• **Given records**:
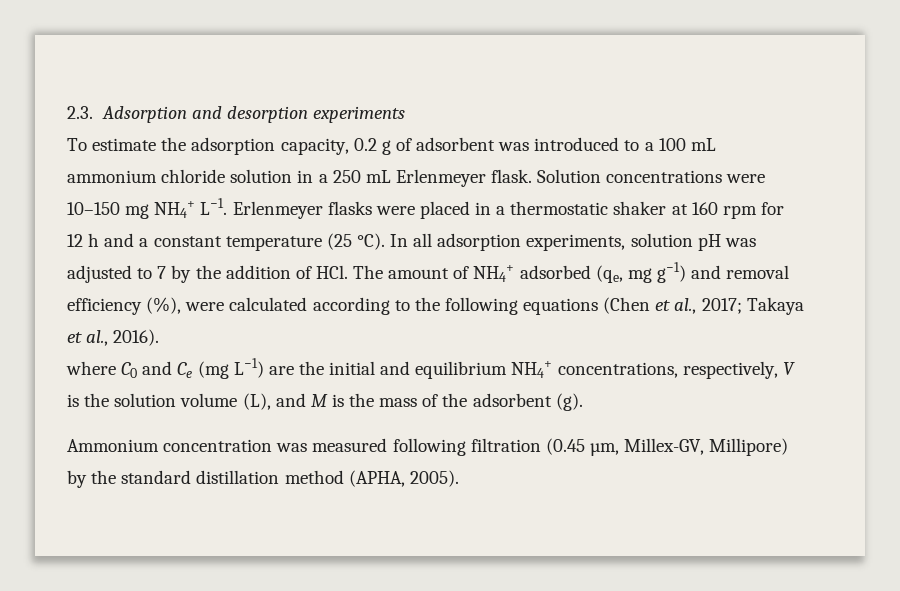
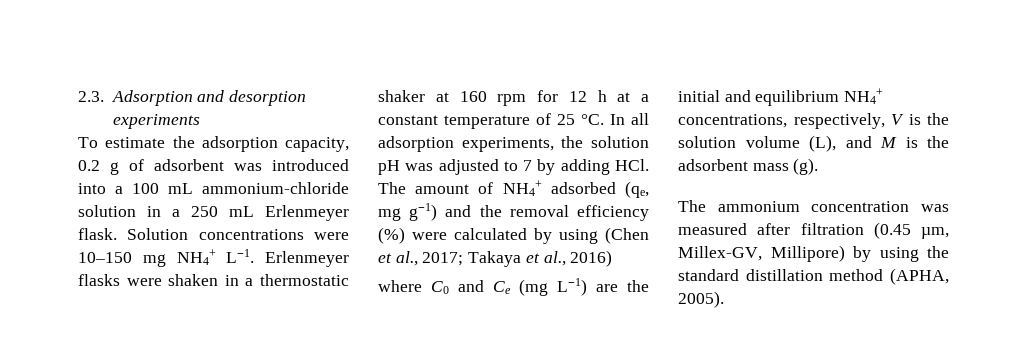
[624,140,640,151] to -> [78,183,106,194] into
[67,169,226,183] ammonium chloride -> [202,182,349,194] ammonium-chloride
[419,201,470,219] placed -> [168,274,219,286] shaken
[104,233,135,247] and -> [617,92,631,102] at
[326,233,385,250] (25 °C). -> [536,113,604,125] of 25 °C.
(626, 242) none -> [561,136,584,148] the
[195,265,312,279] the addition of -> [560,159,610,175] adding
(722, 272) none -> [479,205,502,217] the
[146,297,182,314] (%), -> [378,227,405,244] (%)
[312,297,599,315] according to the following equations -> [534,228,598,244] by using
[113,329,160,346] 2016). -> [570,250,613,267] 2016)
[379,393,552,407] mass of the adsorbent -> [678,159,789,171] adsorbent mass
[67,439,159,452] Ammonium -> [678,200,800,212] The ammonium
[392,438,466,456] following -> [757,223,791,235] after
(87, 479) none -> [879,247,919,262] using

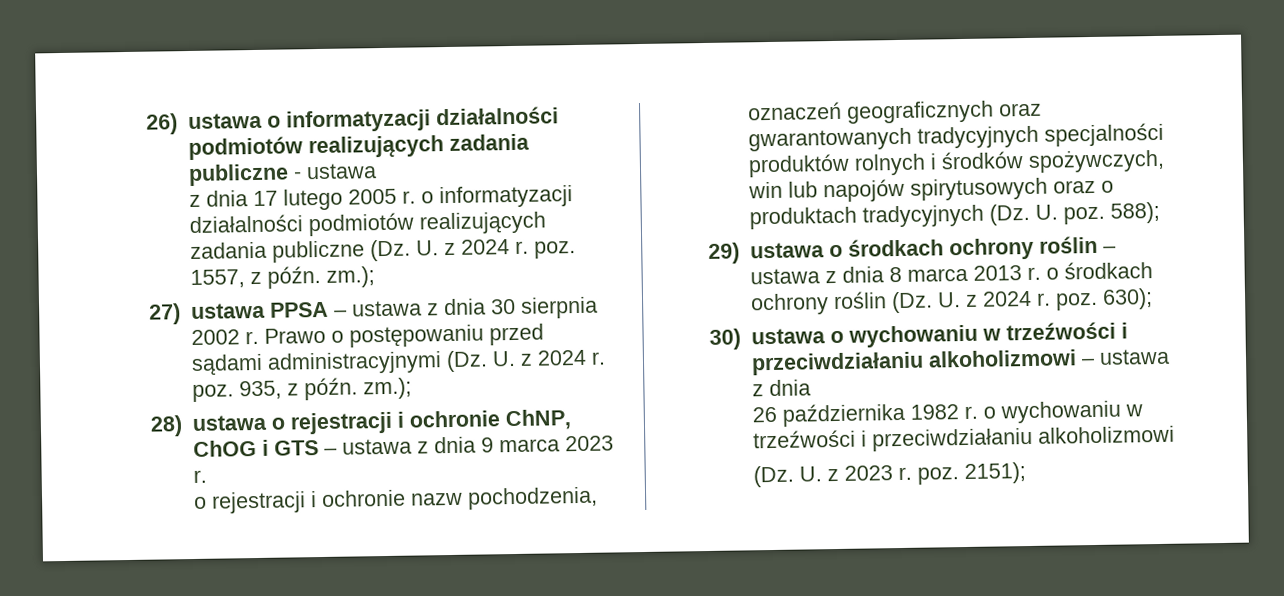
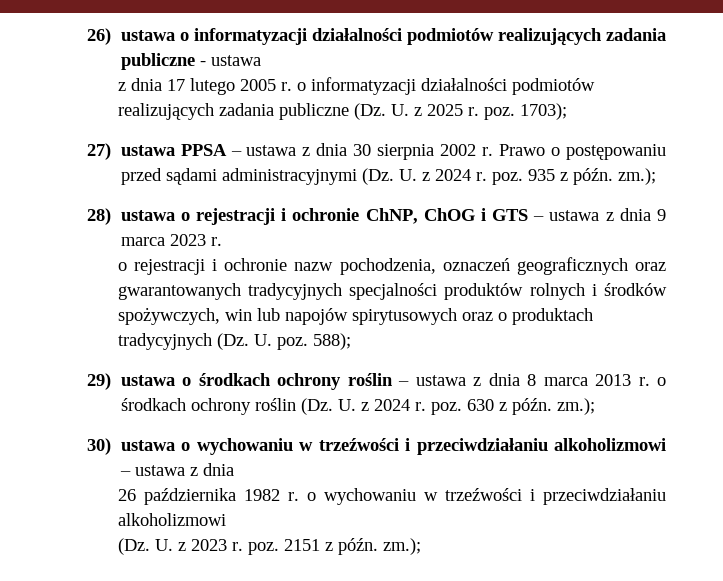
[460,239,576,259] [189,265,375,289] 2024 r. poz. 1557, z późn. zm.); -> [426,103,567,120] 2025 r. poz. 1703);
[238,380,282,400] 935, -> [527,169,555,181] 935
[1101,288,1153,310] 630); -> [466,398,595,415] 630 z późn. zm.);
[963,462,1026,485] 2151); -> [283,538,421,555] 2151 z późn. zm.);

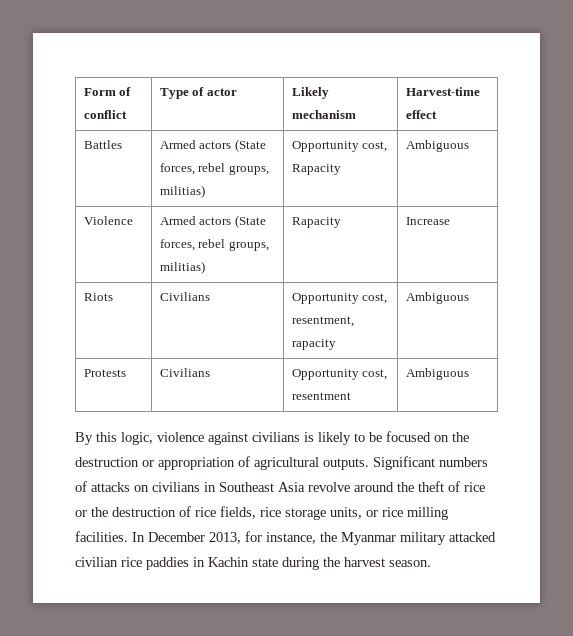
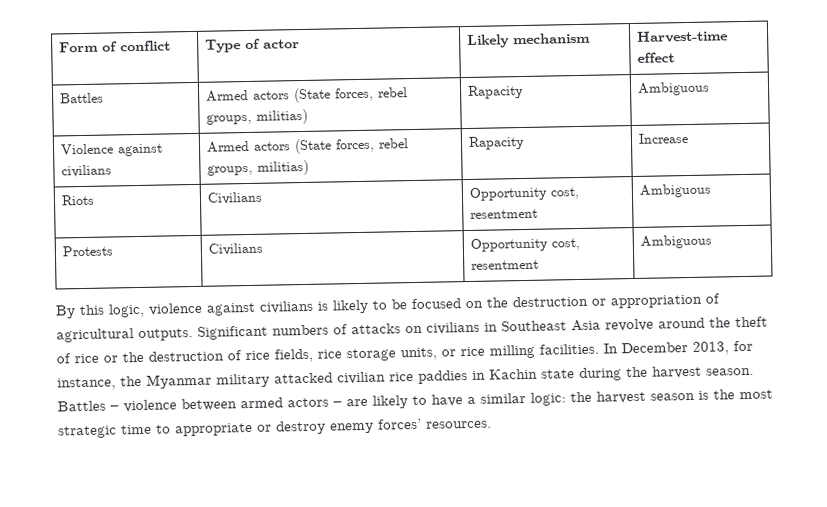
[291,141,388,152] Opportunity cost, -> (308, 116) none
(133, 220) none -> [116,143,163,157] [60,164,112,178] against civilians
[291,316,354,327] [291,339,336,350] resentment, rapacity -> [469,208,538,219] resentment
(431, 563) none -> [57,389,773,413] [58,418,492,439] Battles – violence between armed actors – are likely to have a similar logic: the harvest season is the most strategic time to appropriate or destroy enemy forces’ resources.

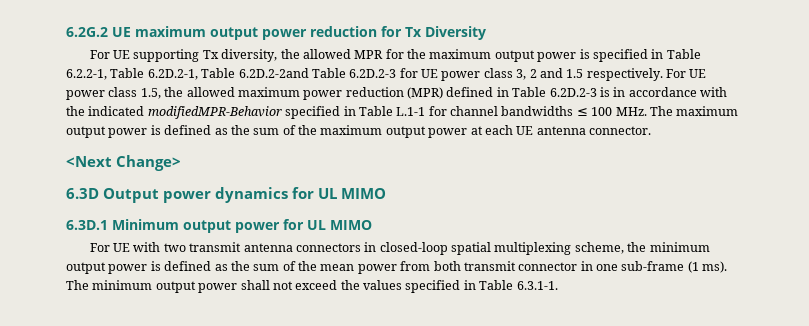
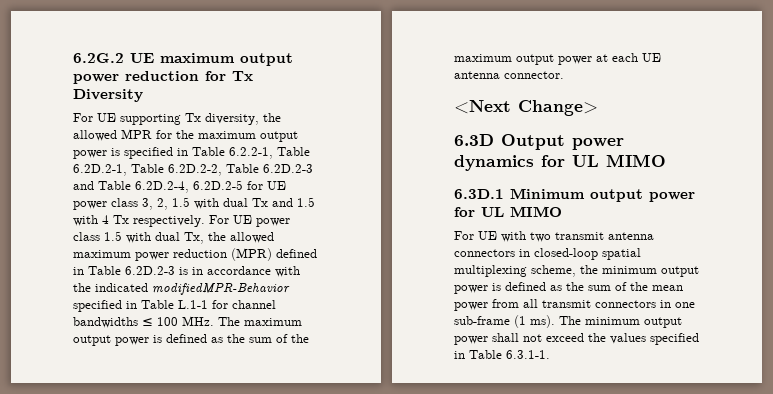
[238,68,397,78] 6.2D.2-2and Table 6.2D.2-3 -> [168,164,313,176] [73,180,243,193] 6.2D.2-2, Table 6.2D.2-3 and Table 6.2D.2-4, 6.2D.2-5
[529,68,584,78] 2 and 1.5 -> [157,197,315,210] [73,215,129,226] 2, 1.5 with dual Tx and 1.5 with 4 Tx
[140,88,161,99] 1.5, -> [104,231,204,244] 1.5 with dual Tx,
[433,261,578,271] both transmit connector -> [523,299,656,308] all transmit connectors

• **Your objective**:
Retype the data above as given, letting no picture into the copy.

• **Exercise solution**:
[624,140,640,151] to -> [78,183,106,194] into
[67,169,226,183] ammonium chloride -> [202,182,349,194] ammonium-chloride
[419,201,470,219] placed -> [168,274,219,286] shaken
[104,233,135,247] and -> [617,92,631,102] at
[326,233,385,250] (25 °C). -> [536,113,604,125] of 25 °C.
(626, 242) none -> [561,136,584,148] the
[195,265,312,279] the addition of -> [560,159,610,175] adding
(722, 272) none -> [479,205,502,217] the
[146,297,182,314] (%), -> [378,227,405,244] (%)
[312,297,599,315] according to the following equations -> [534,228,598,244] by using
[113,329,160,346] 2016). -> [570,250,613,267] 2016)
[379,393,552,407] mass of the adsorbent -> [678,159,789,171] adsorbent mass
[67,439,159,452] Ammonium -> [678,200,800,212] The ammonium
[392,438,466,456] following -> [757,223,791,235] after
(87, 479) none -> [879,247,919,262] using

[460,239,576,259] [189,265,375,289] 2024 r. poz. 1557, z późn. zm.); -> [426,103,567,120] 2025 r. poz. 1703);
[238,380,282,400] 935, -> [527,169,555,181] 935
[1101,288,1153,310] 630); -> [466,398,595,415] 630 z późn. zm.);
[963,462,1026,485] 2151); -> [283,538,421,555] 2151 z późn. zm.);

[291,141,388,152] Opportunity cost, -> (308, 116) none
(133, 220) none -> [116,143,163,157] [60,164,112,178] against civilians
[291,316,354,327] [291,339,336,350] resentment, rapacity -> [469,208,538,219] resentment
(431, 563) none -> [57,389,773,413] [58,418,492,439] Battles – violence between armed actors – are likely to have a similar logic: the harvest season is the most strategic time to appropriate or destroy enemy forces’ resources.

[238,68,397,78] 6.2D.2-2and Table 6.2D.2-3 -> [168,164,313,176] [73,180,243,193] 6.2D.2-2, Table 6.2D.2-3 and Table 6.2D.2-4, 6.2D.2-5
[529,68,584,78] 2 and 1.5 -> [157,197,315,210] [73,215,129,226] 2, 1.5 with dual Tx and 1.5 with 4 Tx
[140,88,161,99] 1.5, -> [104,231,204,244] 1.5 with dual Tx,
[433,261,578,271] both transmit connector -> [523,299,656,308] all transmit connectors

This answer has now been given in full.